Sunday, April 28, 2013

Enable Opera Keyboard Shortcut for Delete Private Data

Despite various forum postings, including a long one from Tamil, an Opera developer with over 110,000 postings, this was surprisingly hard to figure out, which is weird because if you know what you're doing, you could do it in under 1 minute.

Don't try to choose a key combination of your own, because nearly all of them are taken by other shortcuts, or else don't seem to work. Unless you have a lot of time on your hands, or know Opera inside and out, stick with the one given in the examples, ctrl-shift-d, which by default means "bookmark this page." A similar result can be had using ctrl-d, or hitting + in the bookmark bar dropdown. Life is tough, and you may need to sacrifice the default action of ctrl-shift-d.

Go into Opera > Settings > Preferences > Advanced > Shortcuts. Ignore the Mouse Setup, and focus on the bottom half of the panel, for Keyboard Setup. You'll see 1 or maybe 2 config files that can be edited, using the buttons at the right. Do not press the Mouse edit buttons! When you edit this file or files, it will be saved as "(Modified)," while the default config file will remain unchanged. There is no concept of deleting the prior config and replacing it. The system uses the modified file, if there is one, and goes back to the default, which cannot be changed, if there is not.

Select a Keyboard config file, click Edit, and expand the Application section. (Or you can Duplicate the file first, and edit the dupe, which I believe gives the exact same result.) You'll see a list of keyboard shortcuts followed by their actions.

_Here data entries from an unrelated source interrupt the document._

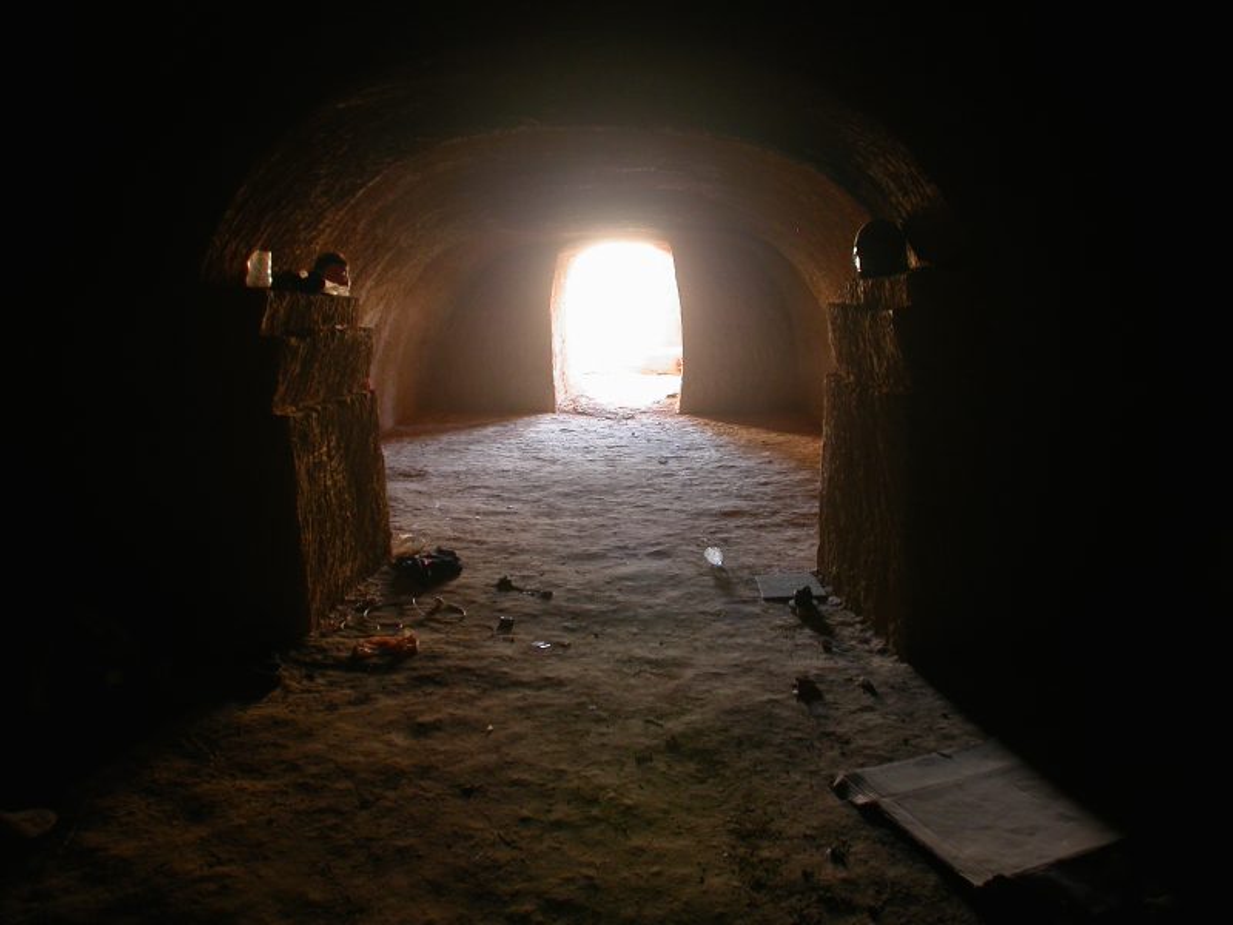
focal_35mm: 38
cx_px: 616
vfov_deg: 37.7
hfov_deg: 49.0
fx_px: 1354
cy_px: 462
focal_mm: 7.85
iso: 100
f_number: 2.6
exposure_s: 1/5.6
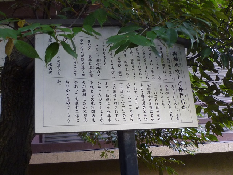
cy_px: 88
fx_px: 249
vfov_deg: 38.7
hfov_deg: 50.1
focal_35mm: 37
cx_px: 116
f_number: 2.8
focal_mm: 4.4
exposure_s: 1/30
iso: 160
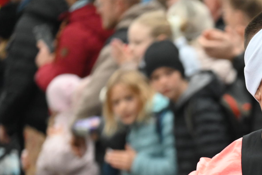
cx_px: 292
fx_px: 4608
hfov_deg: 3.3
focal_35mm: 633
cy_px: 181
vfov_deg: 2.2
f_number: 5.6
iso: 1600
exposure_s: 1/640
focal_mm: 180
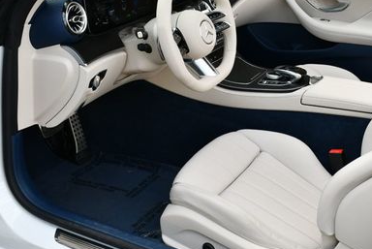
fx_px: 621
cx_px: 262
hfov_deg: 32.9
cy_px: 118
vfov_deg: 22.7
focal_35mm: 60
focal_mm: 18
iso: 320
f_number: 5.6
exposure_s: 1/250
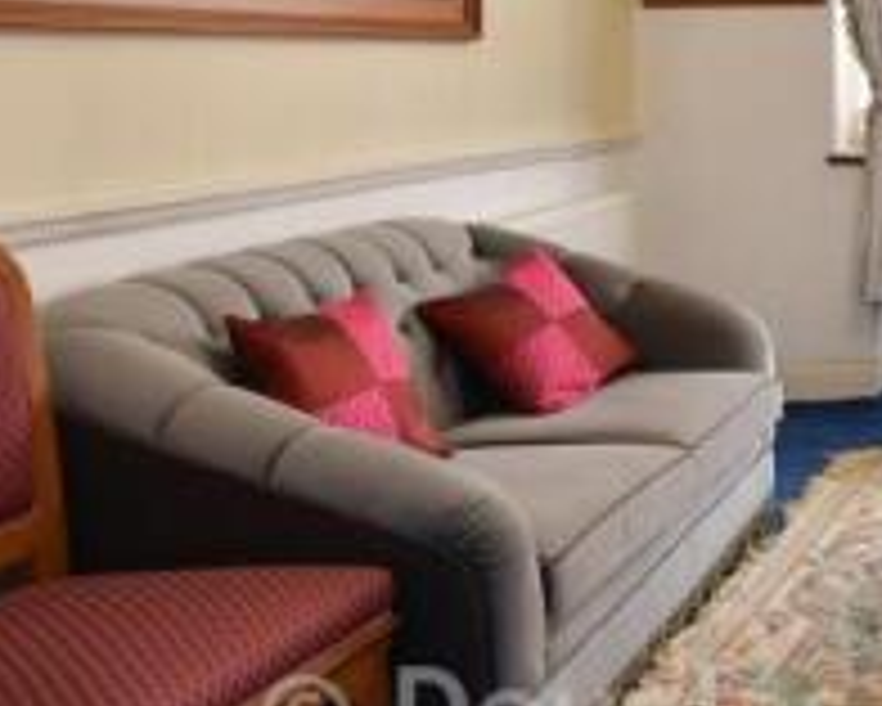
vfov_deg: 30.4
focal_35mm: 47
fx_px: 1227
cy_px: 43
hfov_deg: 29.5
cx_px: 1217
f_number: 8
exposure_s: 1/8
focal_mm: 10
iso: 320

Scroll down until you find d ctrl shift. The easiest procedure is to just edit this line, leave the shortcut unchanged, delete the action, and input your desired action, which is Delete Private Data. Once you get it part way typed, it will drop down and you can just select it. Why this shortcut isn't enabled by default is a mystery!

If it's not there, which I doubt, you can Add a line for it, or you could delete that line and re-Add it, no problem either way. If there are 2 default config files, do it for both. After you save them, they will say (Modified). Make no effort to delete the prior defaults, which isn't allowed anyway. Don't worry about them, as the system uses your Modified ones, if they exist.

Hit Okay, you're out of there, and press your newly redefined keyboard shortcut. Voila' You no longer need to perform a difficult mouse movement to access this frequently used action.